Neither side tells us the truth, because we voters have never been good at swallowing bad news. Politicians avoid it like the plague. No one is going to admit that an American soldier died in vain. But after four years, three thousand deaths on 9/ll, tens of thousands of deaths in Iraq, and three million Iraqi refugees, the time is long past to bite the bullet: American policy in the Middle East is imperialist, and imperialism always loses.
It started with oil: Back in 1945, FDR made a seemingly innocuous promise to protect Saudi Arabia in return for an inside track to Saudi oil. Today, that promise has snowballed into security guarantees to seven precarious regimes, backed by an overwhelming complex of ground, air, and naval installations across the Middle East.
In 1948, America orchestrated the insertion of a Jewish state into a non-Jewish environment. As the inevitable Arab-Iranian-Israeli conflict escalated over the years, American support for Israel escalated in synchrony, until their foreign policies were inextricable. Whenever Israel went to war, America joined in – though generally behind the scenes.
On December 26, 1991, the Russian flag replaced the hammer and sickle over the Kremlin, and America awoke to the realization that it was the last superpower left standing. Statesmen would have seized that opportunity to enlist the new American colossus in the cause of international comity, but America’s leaders of the time were politicians; they seized the opportunity for aggrandizement of parochial American interests. In September 2002 President George W. Bush issued “The National Security Strategy of the United States” – a blueprint for world domination. It professes dedication to freedom, but it is couched in the chauvinist rhetoric of triumphalism.
In this spirit, America has staked a partisan claim to Middle East oil, underwritten preeminence of Jewish rights over Arab rights in Palestine, and waged a campaign to promote docile regimes across the Middle East.
In March 2003, this campaign culminated in the disastrous effort to change the regime in Iraq. There’s nothing we can do about that now. Iraq is out of American control. Our problem is to get the troops out. The operative questions are how soon and how far.

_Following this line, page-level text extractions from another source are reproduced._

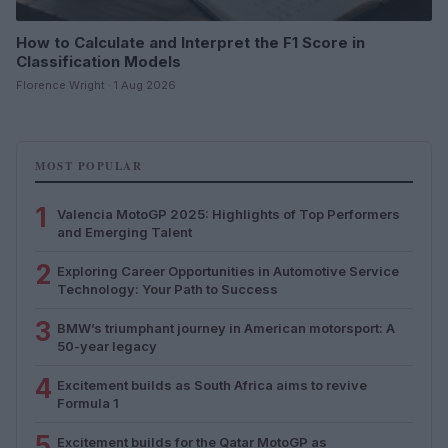
How to Calculate and Interpret the F1 Score in
Classification Models
Florence Wright · 1 Aug 2026
MOST POPULAR
1
Valencia MotoGP 2025: Highlights of Top Performers
and Emerging Talent
2
Exploring Career Opportunities in Automotive Service
Technology: Your Path to Success
3
BMW’s triumphant journey in American motorsport: A
50-year legacy
4
Excitement builds as South Africa aims to revive
Formula 1
5
Excitement builds for the Qatar MotoGP as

If you’re a politician, timing is everything. When disaster looms, you do your best to stave it off until you’re out of office. As for redeployment, reasonable observers have expressed the hope that we might be able to confine the conflagration to Iraq by maintaining military readiness around the periphery. This strategy is not promising. Someday the United States will choose to take all its ground troops out of the Middle East.
For now, let’s quash those rumors of American and/or Israeli preemption – possibly even nuclear – against Iran. If Washington starts to display signs of dementia, the public has an existential interest in taking corrective action.
* Curtis Jones is the author of Divide and Perish, the Geopolitics of the Middle East (AuthorHouse 2006).